On the date of the bankruptcy filing, hhgregg entered into an agreement with Wells Fargo to provide hhgregg with debtor in possession (DIP) financing. Wells Fargo, on behalf of itself and a group of lenders, agreed to provide $80 million in DIP financing in exchange for a priming, first-priority security interest in hhgregg’s assets, including existing and after-acquired inventory and proceeds. (The court found the interests of GACP Finance, another defendant, to align with those of Wells Fargo, so referred to the lenders together as “Wells Fargo.”)

Judge Sykes, writing for the court, acknowledged that lenders to a distressed debtor, especially one in bankruptcy, are taking a major risk and require special security. So judges frequently give this type of lender “super-priority.” Such was true in this case when the bankruptcy judge granted super-priority to Wells Fargo.

In the meantime, Whirlpool, a key supplier to hhgregg, had continued to supply hhgregg with home appliances. On March 10, 2017 (three days after entry of the bankruptcy court’s order granting the financing and giving Wells Fargo super-priority), Whirlpool sent a reclamation demand seeking return of approximately $16.3 million of unpaid inventory delivered to hhgregg in the 45 day period before the March 6, 2017 bankruptcy filing. This reclamation demand was timely as both Uniform Commercial Code Article 2 and the Bankruptcy Code permit a supplier to a bankrupt customer to reclaim shipments made within a certain period before the bankruptcy filing, if the supplier complies with the strict time limits under the law, which Whirlpool did.

hhgregg’s attempts to restructure were not successful and the bankruptcy court authorized hhgregg to liquidate its inventory, including the Whirlpool appliances, and pay Wells Fargo, with the proceeds subject to Whirlpool’s reclamation claim. On May 18, 2017 the bankruptcy judge decided Whirlpool’s reclamation claim. The judge granted summary judgment to Wells Fargo, effectively denying Whirlpool’s reclamation claim. The 7th Circuit affirmed.

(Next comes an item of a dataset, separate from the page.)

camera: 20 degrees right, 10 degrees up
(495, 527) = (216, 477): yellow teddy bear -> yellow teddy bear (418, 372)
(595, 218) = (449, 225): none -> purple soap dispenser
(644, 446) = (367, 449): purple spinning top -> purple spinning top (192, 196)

From Judge Sykes’ opinion, the result was not very close. The result was dictated by the Bankruptcy Abuse Prevention and Consumer Protection Act of 2005 (“BAPCPA”). Under BAPCPA, the rights of a reclaiming seller are “… subject to the prior rights of a holder of a security interest in such goods or the proceeds thereof …” (11 U.S.C. Section 546(c)) (court’s italics). As a result, said Judge Sykes,

“To the extent that priority was uncertain under the old version of [Section] 546(c), after the 2005 amendments, it’s crystal clear that a seller’s reclamation claim is subordinate to ‘the prior rights of a holder of a security interest.’ [Section] 546(c)(1) What this means as a practical matter is that 'if the value of any given reclaiming supplier’s goods does not exceed the amount of debt secured by the prior lien, that reclamation claim is valueless.'”

So, concluded Judge Sykes, Whirlpool’s shipments were subject to Wells Fargo’s pre-bankruptcy petition and DIP liens. To Whirlpool’s undoubted annoyance and frustration, effectively, Wells Fargo was using Whirlpool’s shipments to finance the struggling retailer, hhgregg.

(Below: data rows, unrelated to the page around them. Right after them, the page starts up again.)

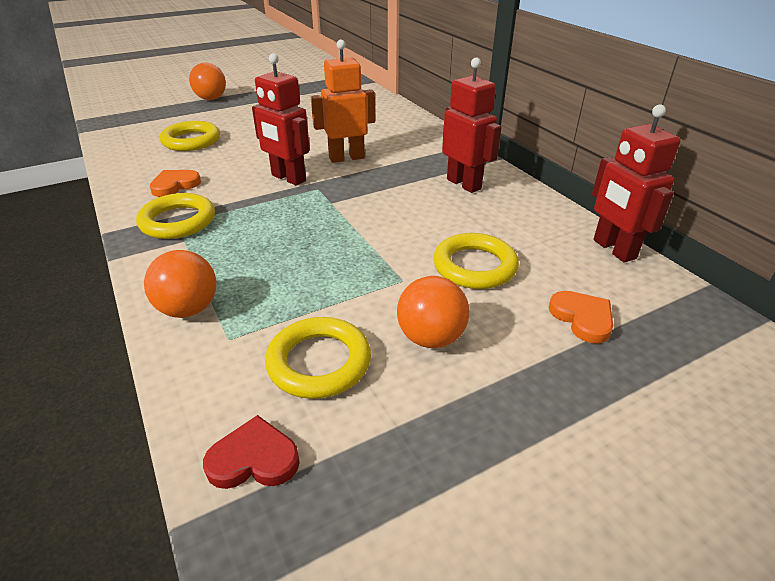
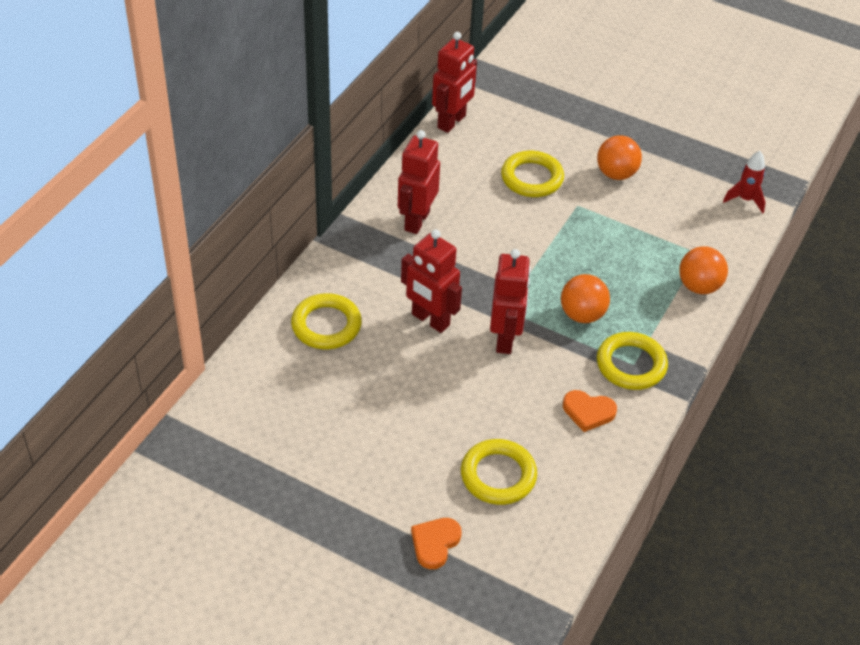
camera: 125 degrees left, 10 degrees up
(211, 99) = (366, 560): orange ball -> orange ball (582, 315)
(254, 459) = (745, 200): red heart -> red rocket
(319, 362) = (676, 207): yellow ring -> yellow ring (326, 325)
(346, 158) = (430, 320): orange robot -> red robot
(582, 318) = (542, 122): orange heart -> orange heart (435, 543)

The result in hhgregg is certainly a lesson to all suppliers to distressed customers. Deciding winning and losing creditors in a bankruptcy can be very difficult. But, under BAPCPA, Congress made the winners and losers clear. The winner is the DIP lender and secured lender with a prior security interest. The loser is the unsecured supplier to the distressed customer.